Des assiettes à chaque coin de rue, la passion des gastronomes photographes explose.
La montée en puissance des réseaux sociaux a engendré une génération de gastronomes photographes obsédés par l'art de capturer leurs plats.
À titre d'exemple, nous sommes devenus des touristes de notre propre assiette. À force de vouloir immortaliser chaque bouchée, nous risquons de perdre l'essence même du moment. "Le clic de l'appareil photo a désormais remplacé le traditionnel 'bon appétit'", ironise Mathilde Dewilde, blogueuse culinaire et auteur de Foodista. Traité pratique d'une gourmande accomplie (éd. La Martinière).
De plus en plus, armés de smartphones, les amateurs de gastronomie se transforment en paparazzis. Un repas commence déjà à se matérialiser comme un souvenir numérique avant d'être savouré. Grâce à la magie des réseaux sociaux, un Black Angus devient vite une image à partager sur Facebook, redéfinissant ainsi l'expérience culinaire. L'expérience gustative elle-même semble secondaire. Ainsi, Chez Septime à Paris, l'efficacité du bouche-à-oreille numérique a permis d'atteindre rapidement la notoriété depuis son ouverture en avril 2011. Également, la célèbre « tarte aux pommes en bouquet de roses » d'Alain Passard au restaurant L'Arpège a largement bénéficié de l'effet de buzz engendré par les photographies, comme le souligne Damien Duquesne, fondateur du Salon du blog culinaire.
Un chiffre révélateur : 10 milliards d'images en 2011
Jean-Pierre PJ Stéphan, créateur du Festival international de la photographie culinaire (FIPC), note un changement : "Les Japonais, qui furent moqués pour leurs habitudes photographiques, sont aujourd'hui imités par le monde entier." Ce festival, qui se déroule à Paris, a vu l'an dernier le lancement d'un prix pour les amateurs, et les candidatures ont explosé. Selon L'Hôtellerie Restauration, 2011 a enregistré plus de 10 milliards de photos de plats sur le net, un sur cinq étant diffusé sur Facebook.
Des plats chic aux simples barquettes de frites, le bon goût devient secondaire. La nourriture est la plus partagée des expériences. Damien Duquesne souligne, "Même une brioche Harry's devient un sujet de photo pour ceux qui veulent faire réagir leurs amis sur les réseaux." Cependant, la qualité de ces images laisse souvent à désirer.

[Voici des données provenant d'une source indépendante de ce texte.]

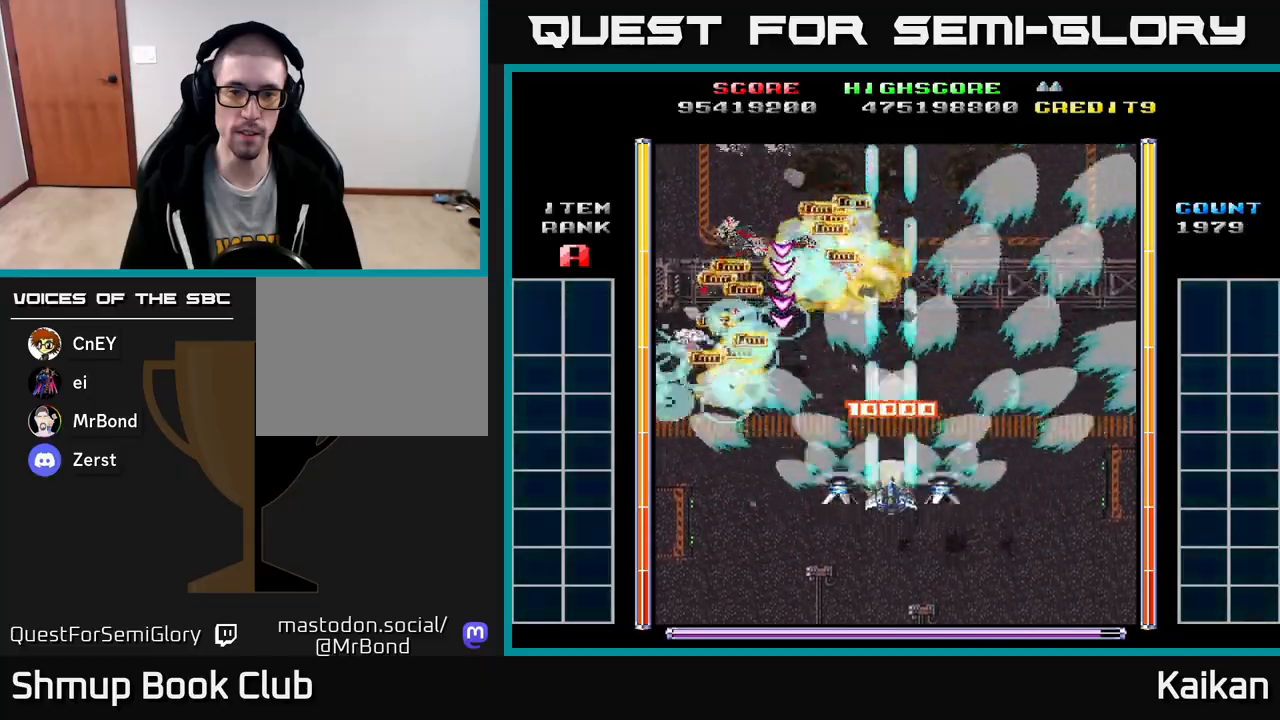
{"buttons": ["A", "DPAD_RIGHT"], "left_stick": "center", "events": [[367, "DPAD_RIGHT", "down"]]}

La transition du moment à la mémoire
Instagram, désignée application de l'année par Apple, est vite devenu l'instrument favori des passionnés de gastronomie. Grâce aux filtres, prendre une photo avec un simple smartphone est devenu accessible, permettant de donner un rendu esthétique même dans des conditions d'éclairage peu favorables.
Les développements d'applications comme Food Reporter et Evernote Food soulignent cette tendance, permettant aux utilisateurs de partager leurs plats en temps réel. Cependant, cette obsession pour le cliché peut briser l'instant de dégustation et transforme notre relation avec la nourriture. Pierre Gagnaire s'est d'ailleurs exprimé sur le sujet : "L'appareil interfere avec l'expérience culinaire que le chef souhaite offrir", certaines personnes n'hésitant pas à interdire les photos à table pour favoriser une expérience plus authentique.
La tendance n'épargne même pas le monde politique : Cécile Duflot a récemment partagé sur Twitter une photo de chili con carne, suscitant l'émoi sur son cadrage. Jean-Pierre PJ Stéphan a reconnu qu'il est crucial d'apporter une touche de stylisme à ces clichés, pour qu'ils évoquent l'envie. Ainsi, la photographie culinaire s'affirme comme une discipline exigeante, marquée par ses propres règles.